Thomas Perkins came to Boston with his parents from Gloucestershire in 1631. The family settled in the outlying part of Ipswich known as New Meadows and engaged in farming. The area was incorporated as Topsfield in 1650. Perkins was chosen Deacon of the Church in Topsfield about 1677, and died in the year 1686. His son Thomas inherited the farm with his brother, and was one of the jurors on the Salem witchcraft cases, about which he expressed regret later in life.
Moving ahead several generations, Captain Thomas Perkins (1758-1830) was born in a modest house on Salem Rd. in Topsfield where his father was a farmer and innkeeper. Construction of the Newburyport Turnpike (Route 1) in 1804 contributed to the town becoming a major stop-over point on a busy stagecoach and wagon route from Boston, and the town became prosperous as local businesses catered to wealthy city-dwellers who were attracted to Topsfield for its pastoral beauty and lush topography. Young Perkins trained as a cordwainer and moved to Salem, where in 1770 he shipped out on one of Joseph Peabody’s ships.

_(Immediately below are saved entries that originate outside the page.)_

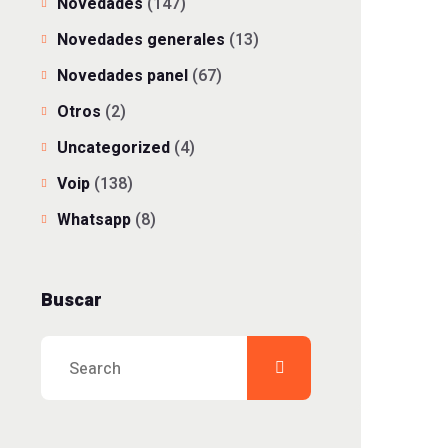
Novedades
(147)
Novedades generales
(13)
Novedades panel
(67)
Otros
(2)
Uncategorized
(4)
Voip
(138)
Whatsapp
(8)
Buscar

By the 1790’s the two men formed a partnership as owners of sailing vessels, and reaped their fortunes in the thriving West Indies shipping trade.
In 1807 Thomas Perkins inherited his father’s farm in Topsfield, and hired local builder Samuel Hood to build a high-style Federal country house commensurate with the tastes and ornamentation found in Salem at the time. The interior elaboration included a high-style Federal entry with Ionic half-columns and a gabled and semi-circular fanlight, and was “so fine that many have thought it to be Samuel McIntire of Salem.” The two front interior fireplace surrounds were adorned in the Adamesque manner of Samuel McIntire–with garlands, roping, reeding, shafts of wheat, and fluted pilasters.
Capt. Perkins’ country estate was inherited by his nephew, Asa Pingree, who expanded it to the rear, adding two massive fireplaces and chimneys.